Das Jugendamt wurde auf die Familie aufmerksam, als die wegen Mietschulden aus der Wohnung geräumt werden sollte. Damals regelte die Behörde mit dem Sozialamt, dass dieses die Mietrückstände übernimmt, und stellte selbst „Hilfe zur Erziehung“ bereit. Zweimal die Woche kam fortan eine Sozialarbeiterin. Für 6,5 Stunden war sie allwöchentlich in der Wohnung, plauderte mit der Mutter – und glaubte deren Erzählungen. Natürlich werde sie ihre Kinder nun bei einer Krankenkasse anmelden, habe sie beteuert. Und den Gutschein für den Kindergarten werde ihr Mann gleich beim Jugendamt abholen, er sei schon unterwegs. Überprüft hatte die Pädagogin die Angaben nicht, schließlich sei Nicole G. immer so „freundlich und kooperativ“ gewesen, sagte sie in einer Vernehmung der Polizei. „Sozialarbeiter sehen in erster Linie ihre Beziehungsarbeit und glauben: Wenn die stimmt, regelt sich alles von selbst“, bestätigte eine Juristin des zuständigen Bezirksamtes vor Gericht. Und räumte ein: „Das Verhältnis zwischen Glauben und Kontrolle hat hier nicht gestimmt.“

Offenbar hatte Nicole G. das Wohnzimmer aufgeräumt, wenn die Sozialarbeiterin kam. Einzelne Kinder hatte sie vorher ausnahmsweise gewaschen, die übrigen, behauptete sie, würden schlafen. Deshalb hatte die Pädagogin nicht in die Kinderzimmer geschaut, in denen die Wände voller Kot, der Boden voller Unrat und überall Fliegen waren. „Ich war nie in den Kinderzimmern“, gestand die Familienhelferin der Polizei. Und schaffte Nicole G. den Aufwand der Inszenierung einmal nicht, sagte sie den Termin einfach ab, eine kurze SMS, und sie hatte ihre Ruhe. Misstrauisch wurde die Sozialarbeiterin nicht einmal, als irgendwann mehr als die Hälfte der Termine nicht zustande kam.

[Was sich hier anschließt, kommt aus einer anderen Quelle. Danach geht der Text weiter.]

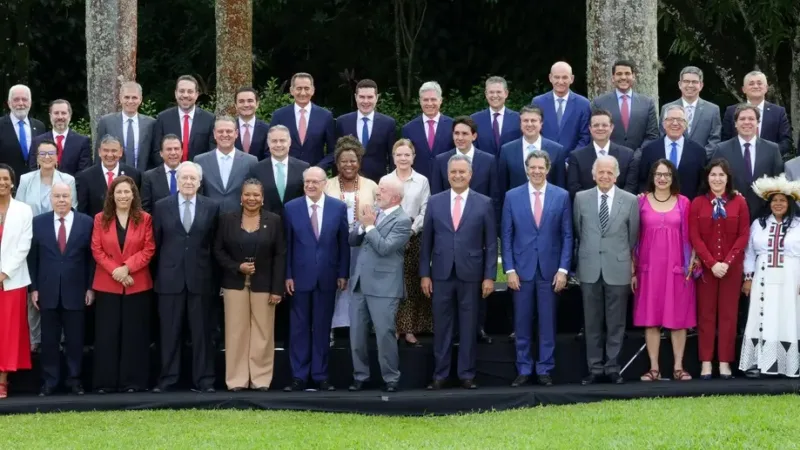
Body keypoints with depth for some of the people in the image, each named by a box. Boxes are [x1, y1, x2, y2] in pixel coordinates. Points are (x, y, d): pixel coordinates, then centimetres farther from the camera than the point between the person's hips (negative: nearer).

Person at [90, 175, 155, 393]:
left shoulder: (144, 219, 4)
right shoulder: (100, 219, 7)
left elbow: (149, 250, -2)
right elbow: (96, 250, 1)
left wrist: (127, 267, -15)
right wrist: (114, 270, -13)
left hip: (137, 284, 0)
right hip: (107, 284, 1)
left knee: (134, 334, 1)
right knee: (107, 333, 0)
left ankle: (133, 381, 6)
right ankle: (105, 382, 4)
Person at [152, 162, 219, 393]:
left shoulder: (211, 207, 5)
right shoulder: (162, 206, 5)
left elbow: (215, 244, 5)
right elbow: (156, 243, 7)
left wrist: (216, 276, 1)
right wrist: (157, 275, 3)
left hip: (200, 278, 0)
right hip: (170, 278, 0)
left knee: (202, 332, 3)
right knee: (169, 332, 4)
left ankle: (203, 379, 9)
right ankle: (167, 379, 10)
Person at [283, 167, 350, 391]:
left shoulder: (339, 207, 1)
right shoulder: (291, 208, 0)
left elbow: (343, 243, 4)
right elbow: (287, 244, 1)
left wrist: (343, 274, 1)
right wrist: (287, 275, -3)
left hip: (327, 277, 0)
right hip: (300, 276, 0)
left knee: (322, 327, 7)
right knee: (299, 327, 4)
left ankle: (320, 375, 13)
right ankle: (299, 376, 8)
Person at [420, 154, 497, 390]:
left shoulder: (484, 203, 2)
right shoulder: (434, 202, 6)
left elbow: (491, 243, 1)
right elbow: (426, 241, 7)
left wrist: (489, 276, -4)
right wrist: (424, 274, 2)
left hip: (471, 274, -1)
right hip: (441, 274, 1)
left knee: (468, 327, 4)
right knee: (441, 326, 4)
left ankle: (467, 374, 12)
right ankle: (440, 374, 11)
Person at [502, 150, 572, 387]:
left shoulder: (562, 196, 2)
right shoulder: (512, 196, 3)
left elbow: (567, 235, 2)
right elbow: (506, 236, 3)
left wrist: (563, 269, -4)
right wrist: (509, 269, -4)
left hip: (550, 269, 0)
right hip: (522, 269, 0)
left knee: (547, 323, 5)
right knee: (522, 323, 5)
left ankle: (545, 370, 13)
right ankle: (523, 369, 13)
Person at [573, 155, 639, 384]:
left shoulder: (630, 200, 2)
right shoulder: (581, 198, 4)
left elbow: (634, 238, 5)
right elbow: (577, 233, 11)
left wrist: (634, 269, 5)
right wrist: (579, 264, 11)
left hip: (618, 269, -1)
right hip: (590, 269, 1)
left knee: (616, 322, 4)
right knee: (592, 322, 6)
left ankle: (613, 367, 12)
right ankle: (595, 367, 13)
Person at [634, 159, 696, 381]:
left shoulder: (683, 203, 5)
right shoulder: (641, 201, 4)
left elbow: (689, 236, 6)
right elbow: (634, 237, 4)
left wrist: (691, 263, -4)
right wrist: (633, 269, 0)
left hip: (677, 267, 0)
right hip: (649, 266, 0)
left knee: (678, 316, 2)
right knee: (650, 317, 1)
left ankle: (678, 367, 7)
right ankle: (654, 368, 6)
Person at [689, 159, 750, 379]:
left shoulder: (739, 202, 1)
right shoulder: (697, 203, 0)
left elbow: (743, 236, -1)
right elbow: (694, 237, -4)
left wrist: (727, 262, -11)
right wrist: (712, 263, -13)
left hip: (731, 267, 0)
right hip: (705, 266, 0)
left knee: (728, 314, 3)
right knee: (706, 314, 2)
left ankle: (725, 362, 7)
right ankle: (706, 362, 5)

Kontrolle ist in Zusammenhang mit Sozialarbeit ein umstrittenes Wort. Durch Fälle wie diesen gewinnen die Befürworter stärkerer Kontrolle gute Argumente. Die Familienhelferin hat sogar in den Akten festgehalten, dass sie Nicole G.„geduldig und liebevoll mit ihren Kindern erlebt“– nicht ahnend, dass die Stunden ihres Besuches offenbar die einzigen waren, in denen die Mutter sich überhaupt um die Kinder kümmerte. In einem Vermerk drückte sie ihre Verwunderung darüber aus, „wie die Mutter trotz allem alles im Griff hat“.

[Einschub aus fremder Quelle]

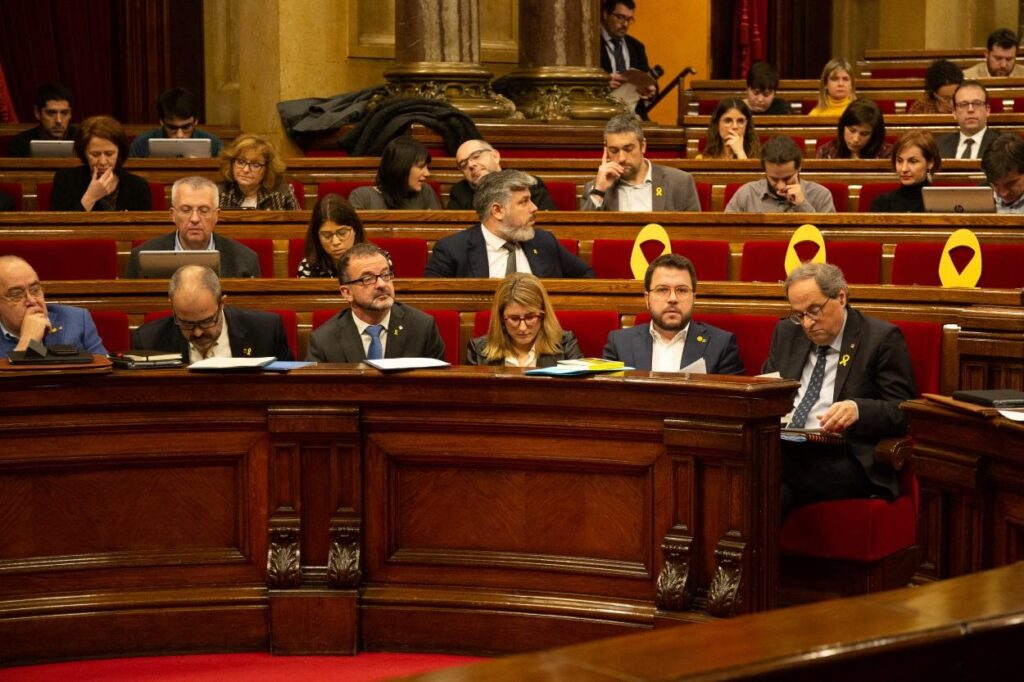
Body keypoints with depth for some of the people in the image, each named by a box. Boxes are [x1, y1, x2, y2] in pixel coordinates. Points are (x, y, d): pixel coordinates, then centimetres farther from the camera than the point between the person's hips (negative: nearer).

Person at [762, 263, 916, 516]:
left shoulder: (881, 338, 3)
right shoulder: (786, 332, 20)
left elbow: (903, 411, -1)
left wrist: (858, 409, -21)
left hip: (839, 459, -5)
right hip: (781, 448, 5)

Als der Vermerk gefertigt wurde, konnte von einem kindgerechten Leben der Geschwister schon lange keine Rede mehr sein. Mindestens 18 Monate vor Michelles Tod, urteilte die psychologische Gutachterin, war der Zustand der Kinder „katastrophal“. Der Fall war „in seiner Dramatik außergewöhnlich – selbst wenn man den Tod von Michelle außer Betracht lässt“. Warum die Sozialarbeiterin das alles nicht sah? „Heute“, ließ sie über die Juristin des Bezirksamtes ausrichten, könne sie sich das „auch nicht mehr erklären.“

Selbst ausgesagt hat die Familienhelferin vor Gericht nicht. Sie könnte sich selbst damit belasten, und das gibt ihr das Recht zur Aussageverweigerung. Die Staatsanwaltschaft ermittelt inzwischen gegen sie und zwei weitere Mitarbeiter der Jugendhilfe, die von den Zuständen in der Familie gewusst und nicht gehandelt haben sollen.

Die Inszenierung konnte nur gelingen, weil Nicole G. weiß, welches soziale Verhalten von einer Mutter erwünscht ist. Sie kennt die Normen und passte sich diesen nach außen hin an. Gegenüber einer Psychologin sagte sie einmal: „Ich weiß, dass ich mich schämen sollte.“ Dass sie sich schämt, sagte sie nicht.